All that said, it was two related ecological shocks which delivered the final blow to this largest of Britain’s native blue butterflies. The first was decreasing frequency of wild thyme, its main food plant. The large blue butterfly had clearly co-evolved with wild thyme, which according to older texts provided an uncompromising level of camouflage for the larvae which fed upon it. However, more intriguingly still was the large blue’s peculiar-though-vital relationship with a particular species of red ant on which it relied as a source of food.

Having fed for a period of three weeks on the flower buds of wild thyme or marjoram, the larva produced ‘scents and songs’ which tricked the red ants into believing it was one of their own grubs and so was carried underground into the ants’ nest and placed with the brood. The larvae subsequently spent the following 10 months feeding on the ant grubs before pupating inside the nest the following year. When fully developed, the adult imago (butterfly) emerged from the pupa and crawled above ground.

Butterfly enthusiasts only had to wait until 1984 to see the large blue back in Britain, following the sterling efforts of conservation organisations who brought the species back from the dead using stock sourced from Sweden. Some two decades later, in 2006, the estimated number of adults flying in Britain was 10,000 across 11 sites, mostly in southwest England, and the largest number recorded in Britain for more than 60 years.

It was discovery in the 1970s of the details of the relationship between the large blue butterfly and a single species of red ant called Myrmica sabuleti which enabled conservation organisations to quickly re-establish the butterfly in Britain.

Forestry Journal: Common blue nectaring on ragwort flowers. Wings closed to show the intricate pattern on the underwing which distinguishes this ‘blue’ from the holly blue.Common blue nectaring on ragwort flowers. Wings closed to show the intricate pattern on the underwing which distinguishes this ‘blue’ from the holly blue.

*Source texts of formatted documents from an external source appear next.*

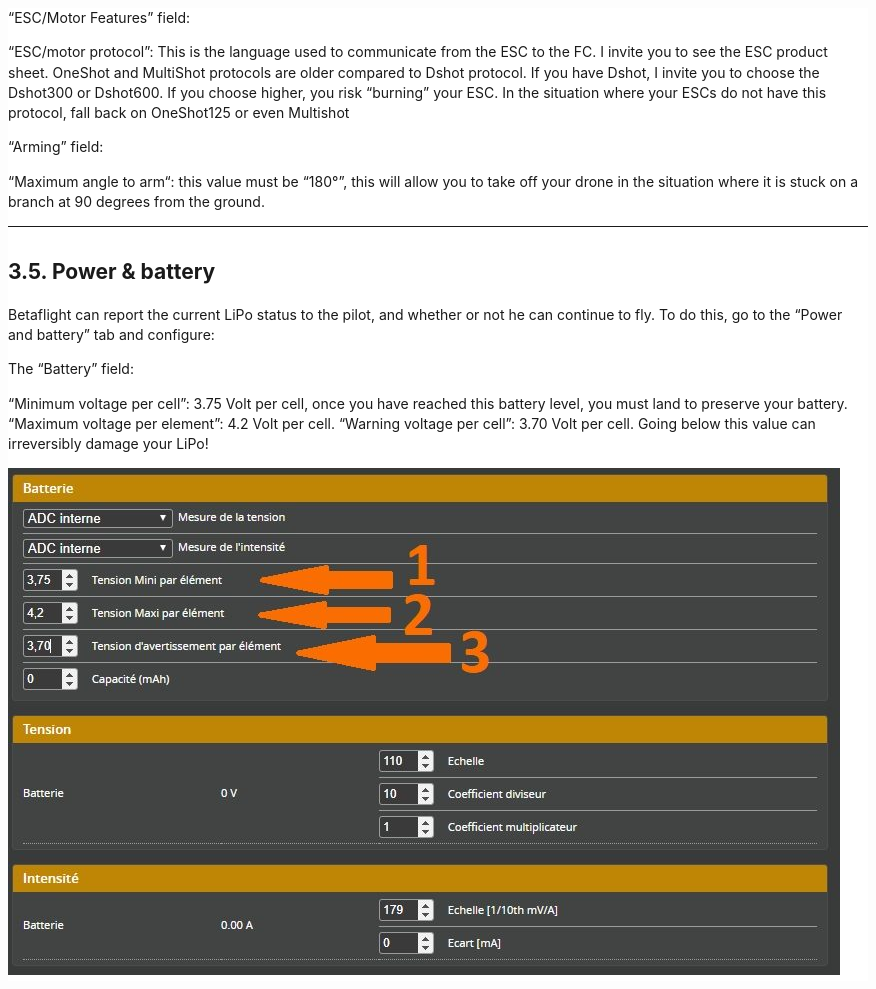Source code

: “ESC/Motor Features” field:

“ESC/motor protocol”: This is the language used to communicate from the ESC to the FC. I invite you to see the ESC product sheet. OneShot and MultiShot protocols are older compared to Dshot protocol. If you have Dshot, I invite you to choose the Dshot300 or Dshot600. If you choose higher, you risk “burning” your ESC. In the situation where your ESCs do not have this protocol, fall back on OneShot125 or even Multishot

“Arming” field:

“Maximum angle to arm“: this value must be “180°”, this will allow you to take off your drone in the situation where it is stuck on a branch at 90 degrees from the ground.

----------------------------------------------------------------------------------------------------------------
##   3.5. Power & battery
Betaflight can report the current LiPo status to the pilot, and whether or not he can continue to fly. To do this, go to the “Power and battery” tab and configure:

The “Battery” field:

“Minimum voltage per cell”: 3.75 Volt per cell, once you have reached this battery level, you must land to preserve your battery.
“Maximum voltage per element”: 4.2 Volt per cell.
“Warning voltage per cell”: 3.70 Volt per cell. Going below this value can irreversibly damage your LiPo!

<img src = "imgs/img5.jpg" />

Parasitism on a red ant is essentially what determines success or failure of the large blue – perversely so, because it is generally the other way round. So it is with the holly blue in its perpetual duel with a tiny hymenopteran (wasp) parasite, which sends the holly blue into a cycle of ‘boom and bust’. An ichneumon wasp called Listrodromus nycthemerus inserts a single egg into the holly blue larvae using its long, syringe-like sting. Wasp grubs hatch inside the larva, feed on the body tissues and eventually kill the host. 

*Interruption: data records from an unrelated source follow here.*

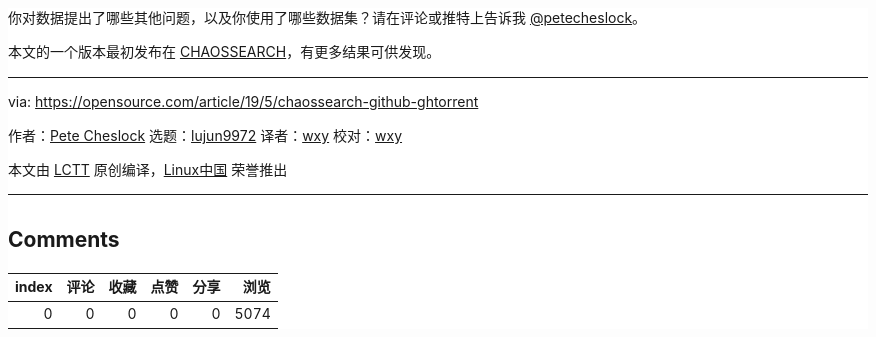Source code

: 你对数据提出了哪些其他问题，以及你使用了哪些数据集？请在评论或推特上告诉我 [@petecheslock](https://twitter.com/petecheslock)。

本文的一个版本最初发布在 [CHAOSSEARCH](https://chaossearch.io/blog/where-are-the-github-users-part-1/)，有更多结果可供发现。

---

via: <https://opensource.com/article/19/5/chaossearch-github-ghtorrent>

作者：[Pete Cheslock](https://opensource.com/users/petecheslock/users/ghaff/users/payalsingh/users/davidmstokes) 选题：[lujun9972](https://github.com/lujun9972) 译者：[wxy](https://github.com/wxy) 校对：[wxy](https://github.com/wxy)

本文由 [LCTT](https://github.com/LCTT/TranslateProject) 原创编译，[Linux中国](https://linux.cn/) 荣誉推出

***

## Comments


|   index |   评论 |   收藏 |   点赞 |   分享 |   浏览 |
|--------:|-------:|-------:|-------:|-------:|-------:|
|       0 |      0 |      0 |      0 |      0 |   5074 |
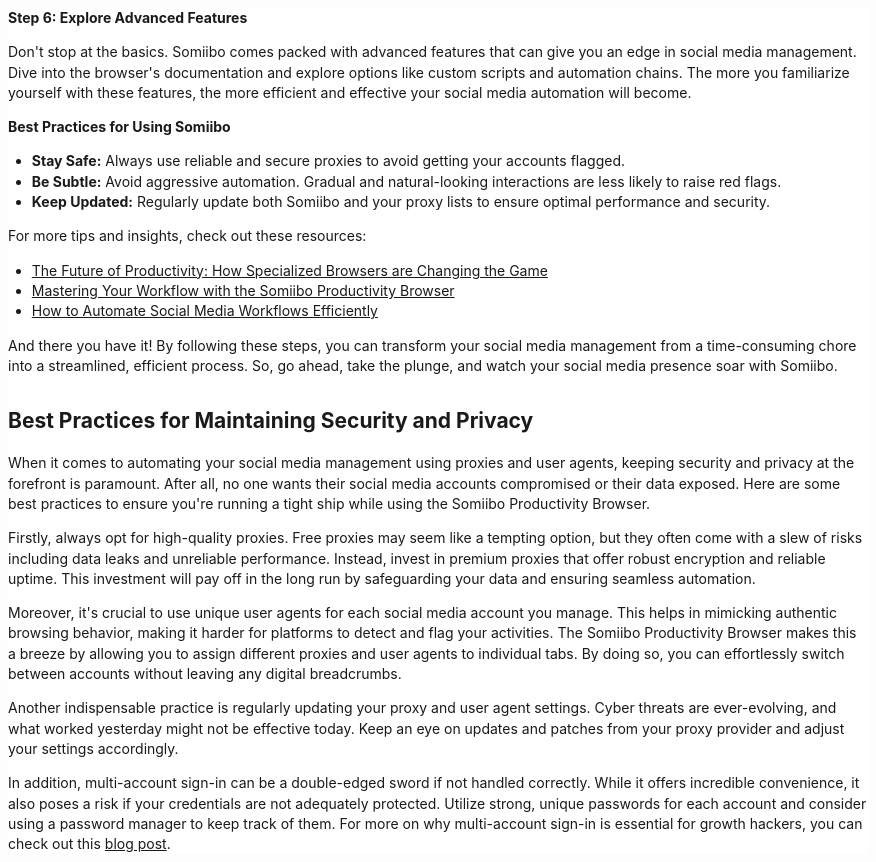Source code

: **Step 6: Explore Advanced Features**

Don't stop at the basics. Somiibo comes packed with advanced features that can give you an edge in social media management. Dive into the browser's documentation and explore options like custom scripts and automation chains. The more you familiarize yourself with these features, the more efficient and effective your social media automation will become.

**Best Practices for Using Somiibo**

- **Stay Safe:** Always use reliable and secure proxies to avoid getting your accounts flagged.
- **Be Subtle:** Avoid aggressive automation. Gradual and natural-looking interactions are less likely to raise red flags.
- **Keep Updated:** Regularly update both Somiibo and your proxy lists to ensure optimal performance and security.

For more tips and insights, check out these resources:
- [The Future of Productivity: How Specialized Browsers are Changing the Game](https://productivitybrowser.com/blog/the-future-of-productivity-how-specialized-browsers-are-changing-the-game)
- [Mastering Your Workflow with the Somiibo Productivity Browser](https://productivitybrowser.com/blog/mastering-your-workflow-with-the-somiibo-productivity-browser)
- [How to Automate Social Media Workflows Efficiently](https://productivitybrowser.com/blog/how-to-automate-social-media-workflows-efficiently)

And there you have it! By following these steps, you can transform your social media management from a time-consuming chore into a streamlined, efficient process. So, go ahead, take the plunge, and watch your social media presence soar with Somiibo.

## Best Practices for Maintaining Security and Privacy

When it comes to automating your social media management using proxies and user agents, keeping security and privacy at the forefront is paramount. After all, no one wants their social media accounts compromised or their data exposed. Here are some best practices to ensure you're running a tight ship while using the Somiibo Productivity Browser.

Firstly, always opt for high-quality proxies. Free proxies may seem like a tempting option, but they often come with a slew of risks including data leaks and unreliable performance. Instead, invest in premium proxies that offer robust encryption and reliable uptime. This investment will pay off in the long run by safeguarding your data and ensuring seamless automation.



Moreover, it's crucial to use unique user agents for each social media account you manage. This helps in mimicking authentic browsing behavior, making it harder for platforms to detect and flag your activities. The Somiibo Productivity Browser makes this a breeze by allowing you to assign different proxies and user agents to individual tabs. By doing so, you can effortlessly switch between accounts without leaving any digital breadcrumbs.

Another indispensable practice is regularly updating your proxy and user agent settings. Cyber threats are ever-evolving, and what worked yesterday might not be effective today. Keep an eye on updates and patches from your proxy provider and adjust your settings accordingly.

In addition, multi-account sign-in can be a double-edged sword if not handled correctly. While it offers incredible convenience, it also poses a risk if your credentials are not adequately protected. Utilize strong, unique passwords for each account and consider using a password manager to keep track of them. For more on why multi-account sign-in is essential for growth hackers, you can check out this [blog post](https://productivitybrowser.com/blog/why-multi-account-sign-in-is-essential-for-growth-hackers).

Lepidopterists had known about this boom-and-bust cycle for a long time without realising what was behind it. 19th-century butterfly texts frequently referred to sudden falls in population, but put it down to climate and weather. An increase in number followed by a rapid and significant fall is the classic effect of natural enemies, which are by definition density-dependent factors responding to changes in population size of the host insect. Natural enemies rise with an increase in host insect numbers and crescendo when the host insect population reaches a peak, only to fall away sharply as the host population falls due to the high level of parasitism.

A prime example is the period between 2010 and 2015. The population of the holly blue fell away sharply after 2010 as the butterfly became locked into its perpetual evolutionary struggle with the wasp parasite, but showed a 151 per cent recovery in 2015, compared with 2014, having escaped the shackles and restraints imposed by the wasp parasite.